Problem: Copy out lines with the word "picture" from the material that follows.

Record excerpts:
===
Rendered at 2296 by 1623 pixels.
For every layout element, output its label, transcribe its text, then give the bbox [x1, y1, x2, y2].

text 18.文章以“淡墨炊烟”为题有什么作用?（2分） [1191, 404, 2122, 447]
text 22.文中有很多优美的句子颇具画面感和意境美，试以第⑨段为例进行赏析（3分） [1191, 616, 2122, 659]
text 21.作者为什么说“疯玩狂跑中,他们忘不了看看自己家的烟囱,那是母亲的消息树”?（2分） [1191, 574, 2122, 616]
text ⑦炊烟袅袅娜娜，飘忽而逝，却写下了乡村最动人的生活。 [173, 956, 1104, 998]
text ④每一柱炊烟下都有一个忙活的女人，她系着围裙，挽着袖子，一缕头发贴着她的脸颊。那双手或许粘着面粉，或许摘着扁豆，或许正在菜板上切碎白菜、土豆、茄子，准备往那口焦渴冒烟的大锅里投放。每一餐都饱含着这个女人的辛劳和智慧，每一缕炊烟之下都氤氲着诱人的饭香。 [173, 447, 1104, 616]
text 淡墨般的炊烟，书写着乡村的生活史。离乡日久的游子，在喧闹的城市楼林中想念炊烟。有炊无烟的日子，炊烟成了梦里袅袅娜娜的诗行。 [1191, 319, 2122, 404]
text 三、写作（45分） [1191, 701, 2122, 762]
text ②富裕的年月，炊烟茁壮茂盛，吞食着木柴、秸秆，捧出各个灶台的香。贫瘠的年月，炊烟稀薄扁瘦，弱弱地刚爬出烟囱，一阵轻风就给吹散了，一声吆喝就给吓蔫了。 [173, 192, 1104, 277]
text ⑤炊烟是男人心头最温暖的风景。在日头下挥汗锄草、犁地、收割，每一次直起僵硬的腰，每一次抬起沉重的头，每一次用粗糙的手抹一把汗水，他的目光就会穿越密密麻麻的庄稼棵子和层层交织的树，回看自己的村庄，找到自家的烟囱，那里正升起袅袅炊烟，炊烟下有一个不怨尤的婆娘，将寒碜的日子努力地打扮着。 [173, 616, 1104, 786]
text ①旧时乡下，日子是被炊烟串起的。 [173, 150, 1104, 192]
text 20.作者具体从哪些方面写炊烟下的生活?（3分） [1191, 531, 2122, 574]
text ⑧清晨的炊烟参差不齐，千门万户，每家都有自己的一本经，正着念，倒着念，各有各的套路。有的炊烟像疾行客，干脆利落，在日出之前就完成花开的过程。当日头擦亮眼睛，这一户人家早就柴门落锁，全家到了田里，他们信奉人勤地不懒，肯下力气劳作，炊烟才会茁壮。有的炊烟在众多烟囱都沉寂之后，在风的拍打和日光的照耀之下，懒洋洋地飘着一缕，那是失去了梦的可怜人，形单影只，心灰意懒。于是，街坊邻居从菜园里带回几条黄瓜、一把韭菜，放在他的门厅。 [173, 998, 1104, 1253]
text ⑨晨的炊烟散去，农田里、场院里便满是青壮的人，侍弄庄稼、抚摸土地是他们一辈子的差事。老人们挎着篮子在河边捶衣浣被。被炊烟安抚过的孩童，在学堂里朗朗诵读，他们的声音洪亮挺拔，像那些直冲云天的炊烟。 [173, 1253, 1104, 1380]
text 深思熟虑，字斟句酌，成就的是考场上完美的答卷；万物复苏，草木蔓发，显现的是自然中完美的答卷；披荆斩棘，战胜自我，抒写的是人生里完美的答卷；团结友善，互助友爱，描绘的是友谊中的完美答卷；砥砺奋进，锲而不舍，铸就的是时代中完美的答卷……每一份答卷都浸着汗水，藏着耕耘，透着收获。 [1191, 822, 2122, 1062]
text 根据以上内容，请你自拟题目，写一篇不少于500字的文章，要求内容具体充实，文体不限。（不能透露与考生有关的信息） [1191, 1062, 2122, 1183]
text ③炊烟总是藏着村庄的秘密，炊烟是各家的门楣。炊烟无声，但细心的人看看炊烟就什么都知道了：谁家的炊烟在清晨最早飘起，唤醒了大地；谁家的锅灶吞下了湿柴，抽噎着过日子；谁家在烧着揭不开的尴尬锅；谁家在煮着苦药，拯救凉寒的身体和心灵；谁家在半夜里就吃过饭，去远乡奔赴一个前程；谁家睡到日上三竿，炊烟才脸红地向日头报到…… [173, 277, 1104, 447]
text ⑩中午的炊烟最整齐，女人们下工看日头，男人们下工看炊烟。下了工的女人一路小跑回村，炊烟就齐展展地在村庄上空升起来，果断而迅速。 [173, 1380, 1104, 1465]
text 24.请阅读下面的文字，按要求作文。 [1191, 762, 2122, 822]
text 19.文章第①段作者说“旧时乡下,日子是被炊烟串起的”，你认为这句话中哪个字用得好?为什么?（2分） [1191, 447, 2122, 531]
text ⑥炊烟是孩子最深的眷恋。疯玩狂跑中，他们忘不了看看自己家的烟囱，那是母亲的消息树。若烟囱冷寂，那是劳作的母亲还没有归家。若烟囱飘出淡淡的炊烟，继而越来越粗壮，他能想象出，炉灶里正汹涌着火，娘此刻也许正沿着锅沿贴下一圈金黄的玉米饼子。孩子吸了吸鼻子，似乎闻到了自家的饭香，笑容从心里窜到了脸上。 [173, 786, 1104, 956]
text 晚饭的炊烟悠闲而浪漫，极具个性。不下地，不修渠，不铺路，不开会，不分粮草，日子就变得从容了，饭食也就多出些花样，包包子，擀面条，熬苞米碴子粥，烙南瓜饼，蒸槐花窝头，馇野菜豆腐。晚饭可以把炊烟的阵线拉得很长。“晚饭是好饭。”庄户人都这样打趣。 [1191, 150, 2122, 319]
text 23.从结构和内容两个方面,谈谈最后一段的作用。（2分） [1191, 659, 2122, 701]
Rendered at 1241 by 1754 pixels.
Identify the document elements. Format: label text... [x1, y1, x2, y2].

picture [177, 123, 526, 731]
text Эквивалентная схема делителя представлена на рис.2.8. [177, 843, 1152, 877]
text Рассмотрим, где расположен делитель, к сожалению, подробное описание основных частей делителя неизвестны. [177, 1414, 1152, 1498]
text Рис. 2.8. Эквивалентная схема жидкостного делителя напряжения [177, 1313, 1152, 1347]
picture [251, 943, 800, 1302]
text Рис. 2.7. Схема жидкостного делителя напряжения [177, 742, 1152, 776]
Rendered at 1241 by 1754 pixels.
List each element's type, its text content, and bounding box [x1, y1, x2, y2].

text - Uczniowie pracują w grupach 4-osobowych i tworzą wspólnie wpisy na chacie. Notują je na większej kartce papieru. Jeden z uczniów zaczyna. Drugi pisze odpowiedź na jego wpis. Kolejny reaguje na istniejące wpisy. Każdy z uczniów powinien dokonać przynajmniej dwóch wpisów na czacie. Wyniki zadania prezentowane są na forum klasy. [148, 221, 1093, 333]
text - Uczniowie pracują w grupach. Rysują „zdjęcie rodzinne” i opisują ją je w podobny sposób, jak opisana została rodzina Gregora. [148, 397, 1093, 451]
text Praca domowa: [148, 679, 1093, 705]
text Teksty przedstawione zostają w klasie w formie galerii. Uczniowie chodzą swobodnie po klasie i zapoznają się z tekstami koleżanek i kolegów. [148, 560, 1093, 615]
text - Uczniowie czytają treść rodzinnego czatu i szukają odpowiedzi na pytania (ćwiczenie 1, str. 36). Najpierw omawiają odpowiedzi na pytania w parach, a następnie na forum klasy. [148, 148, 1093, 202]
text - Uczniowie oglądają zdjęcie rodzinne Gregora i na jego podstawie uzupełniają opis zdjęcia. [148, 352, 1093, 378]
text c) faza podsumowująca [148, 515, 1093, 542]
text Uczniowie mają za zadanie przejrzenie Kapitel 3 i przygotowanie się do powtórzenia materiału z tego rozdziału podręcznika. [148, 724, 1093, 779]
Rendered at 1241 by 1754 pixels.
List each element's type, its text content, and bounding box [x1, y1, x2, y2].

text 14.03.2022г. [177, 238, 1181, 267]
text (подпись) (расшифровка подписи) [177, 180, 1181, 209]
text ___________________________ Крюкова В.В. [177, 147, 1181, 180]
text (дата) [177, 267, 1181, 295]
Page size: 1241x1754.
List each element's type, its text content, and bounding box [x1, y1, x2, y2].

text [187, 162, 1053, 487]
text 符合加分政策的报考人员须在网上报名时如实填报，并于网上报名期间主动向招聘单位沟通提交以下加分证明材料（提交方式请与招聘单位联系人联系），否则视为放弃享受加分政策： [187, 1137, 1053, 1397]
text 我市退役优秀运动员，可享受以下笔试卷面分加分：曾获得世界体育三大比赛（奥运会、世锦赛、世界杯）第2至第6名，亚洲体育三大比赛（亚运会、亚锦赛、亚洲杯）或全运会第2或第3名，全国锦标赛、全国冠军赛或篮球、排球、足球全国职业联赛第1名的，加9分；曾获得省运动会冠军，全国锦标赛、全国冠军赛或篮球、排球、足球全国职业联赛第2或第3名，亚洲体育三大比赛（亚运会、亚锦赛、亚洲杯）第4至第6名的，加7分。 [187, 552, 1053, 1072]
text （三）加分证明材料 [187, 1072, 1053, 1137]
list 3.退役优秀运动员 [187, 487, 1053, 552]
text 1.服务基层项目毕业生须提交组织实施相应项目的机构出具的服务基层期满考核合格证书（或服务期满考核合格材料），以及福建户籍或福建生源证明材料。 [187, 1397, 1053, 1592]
===
Result:
picture [177, 123, 526, 731]
picture [251, 943, 800, 1302]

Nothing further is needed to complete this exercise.